Tuesday, 24 October 2017

What is Regression Testing? Software Testing FAQs and Definitions

TLDR; Regression Testing is a Legacy term for testing when a risk of unexpected impact exists after making changes.



I want to do discuss a little bit about regression testing.

The traditional legacy view:

  • what it is?
  • why we do it?
  • how we do it?
Then I want to look at regression testing in terms of modern system development.




I created a YouTube video which covers this blog post. Also, have a look at Richard Bradshaw’s White Board Testing video on Regression Testing.

I think it is important to have more interpretations of the “legacy” or “traditional” words and phrases that we use to describe testing. I’ll probably create a few more of these posts and videos so if there are any, in particular, you want to see covered let me know in the comments on the blog or on the YouTube video.


Regression Testing is a common testing phrase.

What is regression testing?

Traditionally what we’re talking about is… when a system regresses to a former or less developed state. A more primitive state.

Assuming that there is a risk that the System is going to regress to a former a less developed state if changes are made.

What we mean by Regression Testing is… testing parts of the system that we’ve already tested when the system changes.

  • we change part of the system
    • and we test that, we test that properly
  • then we go “well you know something else might happen. So let’s test the rest of the system”
And that ‘test the rest of the system’ is Regression Testing.

Why do Regression Testing?

Why would we do that? Why? We’ve just tested the change. Why would we do regression testing?

Because the change might have had an unexpected impact on another part of the system.

Systems are big. They have interconnected components.

We’ve changed one part it might have impacted the others.

So we do Regression Testing.

When do we do regression testing?

  • Q: So when? When do we do regression testing?
  • A: Pretty much whenever we make a change.
We make a change if we think there might be change impacted somewhere else we do regression testing.

## Required tasks
A. According to the regression testing post, why is the rest of the system tested again even after the change itself has been tested properly? Answer in one to three sentences.
B. Reproduce the part of the regression testing post starting at "I created a" and ending at "the YouTube video.".

## Information supplied
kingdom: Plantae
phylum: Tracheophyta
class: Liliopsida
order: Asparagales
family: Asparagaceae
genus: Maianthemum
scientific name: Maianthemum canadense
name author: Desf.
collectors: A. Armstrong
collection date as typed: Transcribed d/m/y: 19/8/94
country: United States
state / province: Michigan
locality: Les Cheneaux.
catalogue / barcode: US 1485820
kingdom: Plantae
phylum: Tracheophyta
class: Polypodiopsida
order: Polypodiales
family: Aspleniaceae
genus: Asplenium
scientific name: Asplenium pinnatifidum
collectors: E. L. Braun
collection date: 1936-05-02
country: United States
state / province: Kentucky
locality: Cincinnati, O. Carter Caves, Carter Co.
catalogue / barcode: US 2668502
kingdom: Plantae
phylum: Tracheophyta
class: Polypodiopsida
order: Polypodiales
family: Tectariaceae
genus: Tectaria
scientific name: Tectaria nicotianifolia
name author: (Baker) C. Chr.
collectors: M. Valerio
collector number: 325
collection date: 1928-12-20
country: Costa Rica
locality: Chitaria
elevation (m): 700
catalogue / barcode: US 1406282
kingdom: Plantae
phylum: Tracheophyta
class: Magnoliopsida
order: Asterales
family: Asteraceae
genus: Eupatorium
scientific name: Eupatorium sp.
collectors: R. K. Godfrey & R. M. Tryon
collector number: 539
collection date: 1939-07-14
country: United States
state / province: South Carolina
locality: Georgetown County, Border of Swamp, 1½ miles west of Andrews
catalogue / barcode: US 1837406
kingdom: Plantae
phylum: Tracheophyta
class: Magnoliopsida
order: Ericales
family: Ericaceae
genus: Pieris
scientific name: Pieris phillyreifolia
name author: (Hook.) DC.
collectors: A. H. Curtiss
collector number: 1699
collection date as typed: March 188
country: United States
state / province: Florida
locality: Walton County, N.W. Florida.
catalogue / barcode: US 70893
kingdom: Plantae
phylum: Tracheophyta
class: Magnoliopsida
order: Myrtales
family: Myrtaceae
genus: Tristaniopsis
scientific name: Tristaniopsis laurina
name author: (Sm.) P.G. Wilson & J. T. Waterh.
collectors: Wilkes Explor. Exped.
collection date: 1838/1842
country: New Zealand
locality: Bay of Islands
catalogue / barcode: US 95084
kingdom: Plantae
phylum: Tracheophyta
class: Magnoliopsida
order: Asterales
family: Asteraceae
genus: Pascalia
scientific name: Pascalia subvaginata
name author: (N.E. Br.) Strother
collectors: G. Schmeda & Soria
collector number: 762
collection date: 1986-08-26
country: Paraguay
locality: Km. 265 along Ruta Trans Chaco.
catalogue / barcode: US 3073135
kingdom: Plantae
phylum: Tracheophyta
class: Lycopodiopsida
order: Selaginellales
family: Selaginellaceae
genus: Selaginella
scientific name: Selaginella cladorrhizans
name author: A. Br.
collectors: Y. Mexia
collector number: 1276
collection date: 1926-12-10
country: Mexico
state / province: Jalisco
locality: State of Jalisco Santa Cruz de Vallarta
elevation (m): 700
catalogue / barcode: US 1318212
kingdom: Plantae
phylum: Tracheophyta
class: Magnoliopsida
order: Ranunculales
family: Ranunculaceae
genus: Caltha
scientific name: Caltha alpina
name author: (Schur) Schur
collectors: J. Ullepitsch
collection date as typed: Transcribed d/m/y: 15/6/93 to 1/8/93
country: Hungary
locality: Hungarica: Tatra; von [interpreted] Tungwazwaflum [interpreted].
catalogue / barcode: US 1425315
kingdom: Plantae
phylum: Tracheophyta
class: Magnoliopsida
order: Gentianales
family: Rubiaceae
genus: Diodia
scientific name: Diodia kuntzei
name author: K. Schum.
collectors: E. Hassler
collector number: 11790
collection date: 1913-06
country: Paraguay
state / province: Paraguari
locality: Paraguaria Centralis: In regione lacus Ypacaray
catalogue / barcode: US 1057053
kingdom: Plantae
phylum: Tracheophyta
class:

## Solution list
A. The change might have had an unexpected impact on another part of the system. Systems are big and have interconnected components, so changing one part might have affected the others.

B.
I created a YouTube video which covers this blog post. Also, have a look at Richard Bradshaw’s White Board Testing video on Regression Testing.

I think it is important to have more interpretations of the “legacy” or “traditional” words and phrases that we use to describe testing. I’ll probably create a few more of these posts and videos so if there are any, in particular, you want to see covered let me know in the comments on the blog or on the YouTube video.